Forscher fordern Frühwarnsystem für Viren aus dem Tierreich
Angesichts der Coronakrise fordern immer mehr Forscher ein globales Frühwarnsystem für Viren aus dem Tierreich. Eine frühzeitige Entdeckung könnte in Zukunft ähnliche Pandemien verhindern, sagte Stephan Ludwig, Direktor des Instituts für Molekulare Virologie an der deutschen Uni Münster, in einem am Montag veröffentlichten Podcast seiner Uni.
Wichtig sei eine Überwachung von sogenannten Schlüssel-Events wie Lebend- oder Wildtiermärkte in Asien. Das Coronavirus SARS-CoV-2 ist höchstwahrscheinlich von einem Tier auf den Menschen übergesprungen.
"Wenn bei Routine-Untersuchungen auf Lebendtiermärkten vermehrt Infektionen gefunden werden, muss sofort die Bremse reingehauen werden, um die schnelle Verbreitung zu stoppen", sagte Ludwig. Ein Frühwarnsystem könnte von der Weltgesundheitsorganisation oder den Vereinten Nationen eingerichtet werden.
Bereits Mitte Juli hatten Wissenschafter im Fachjournal Science ein solches Frühwarnsystem für Viren aus dem Tierreich gefordert. So könnten auf Tiermärkten und Tierfarmen bestimmte Arten systematisch auf große Virenfamilien wie etwa Coronaviren untersucht werden.
Kurz zuvor hatten Experten des UNO-Umweltprogramms (UNEP) und des International Livestock Research Institute (ILRI) davor gewarnt, dass durch Ausbeutung der Tierwelt und Zerstörung von Ökosystemen immer öfter Tier-Krankheiten auf den Menschen übertragen werden könnten.

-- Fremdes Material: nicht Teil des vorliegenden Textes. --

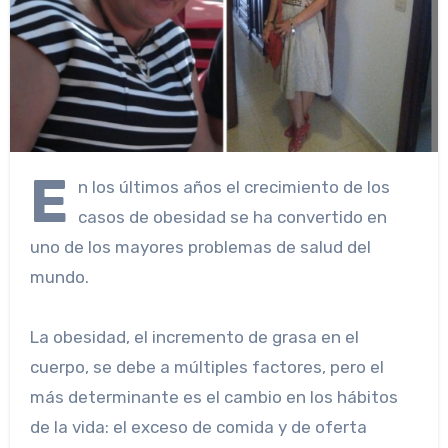
E
n los últimos años el crecimiento de los
casos de obesidad se ha convertido en
uno de los mayores problemas de salud del
mundo.
La obesidad, el incremento de grasa en el
cuerpo, se debe a múltiples factores, pero el
más determinante es el cambio en los hábitos
de la vida: el exceso de comida y de oferta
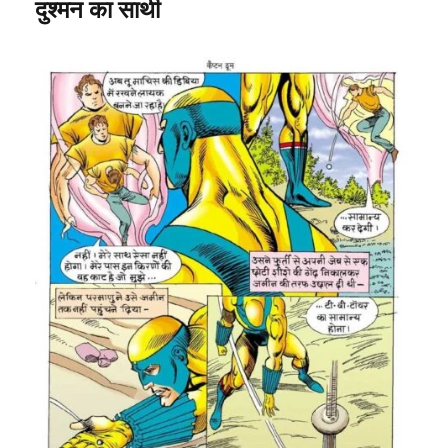
दुश्मन
का
साथी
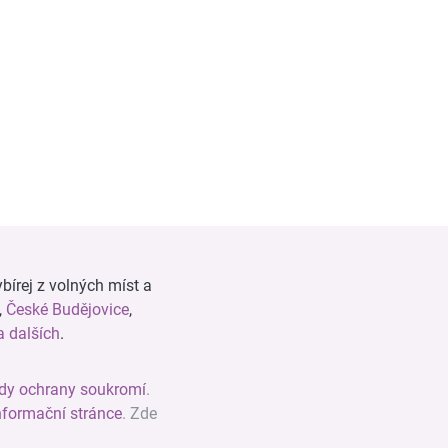
bírej z volných míst a
,
České Budějovice
,
 dalších
.
dy ochrany soukromí
.
nformační stránce
. Zde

Drei Millionen Hühner geschlachtet
Virologe Ludwig verweist auf den Fund von 15 Infizierten 1997 in Hongkong. Damals sei das Vogelgrippe-Virus H5N1 aufgetreten und sofort seien drei Millionen Hühner geschlachtet worden, um die Verbreitung zu stoppen. Zwar sei das Virus Jahre später erneut aufgetreten, aber die erste Aktion sei richtig gewesen.

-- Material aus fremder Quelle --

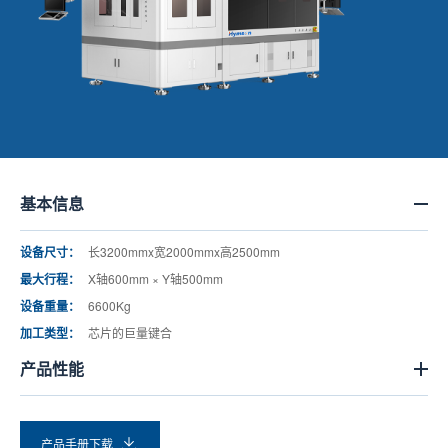
基本信息
设备尺寸：
长3200mmx宽2000mmx高2500mm
最大行程：
X轴600mm × Y轴500mm
设备重量：
6600Kg
加工类型：
芯⽚的巨量键合
产品性能
产品手册下载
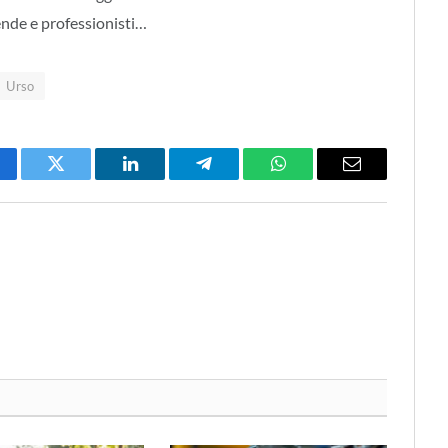
ende e professionisti…
Urso
cebook
Twitter
LinkedIn
Telegram
WhatsApp
Email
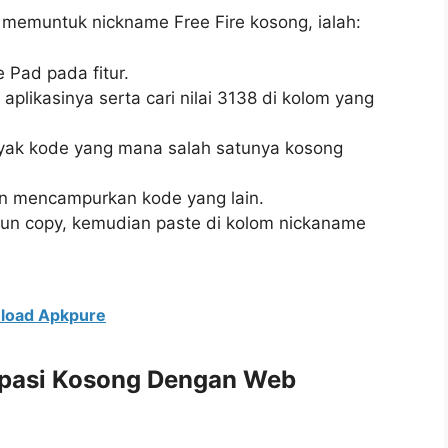
memuntuk nickname Free Fire kosong, ialah:
e Pad pada fitur.
aplikasinya serta cari nilai 3138 di kolom yang
yak kode yang mana salah satunya kosong
an mencampurkan kode yang lain.
upun copy, kemudian paste di kolom nickaname
nload Apkpure
Spasi Kosong Dengan Web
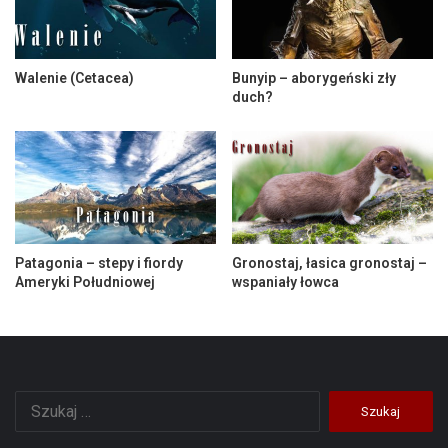
Walenie (Cetacea)
Bunyip – aborygeński zły
duch?
Patagonia – stepy i fiordy
Gronostaj, łasica gronostaj –
Ameryki Południowej
wspaniały łowca
Szukaj:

Die aktuelle Corona-Pandemie sei nicht leicht in den Griff zu kriegen, sagte Ludwig. Dennoch spricht er von einer Art Testfall eines "nicht so superaggressiven Virus, bei dem wir die ganzen Maßnahmen ausprobieren und durchtesten können". Es gebe auch andere Infektionen, bei denen jeder Zweite sterbe.
Verbote nicht realistisch
Ein Verbot von Lebendtiermärkten hält Ludwig für wenig realistisch. Das sei eine Überlegung am Reißbrett und ein Eingriff in die Hoheit von Nationen. "Diese Märkte gehören zum kulturellen Leben einer Nation. Wir können den Chinesen das schlecht vorschreiben." Eher stellt der Forscher die Frage in den Raum, warum es diese Märkte überhaupt gibt. "Tiere werden lebend verkauft, weil man zu wenig Konservierungsmöglichkeiten hat", sagt der Wissenschafter aus Münster. Gefriertruhen könnten eine Lösung sein.
Ludwig sieht durch die Globalisierung eine steigende Gefahr durch Zoonosen, also Krankheiten, die aus dem Tierreich auf den Menschen überzuspringen drohen. "Wir können jetzt von einem größeren Risiko reden, denn die Verbreitung hat sich geändert."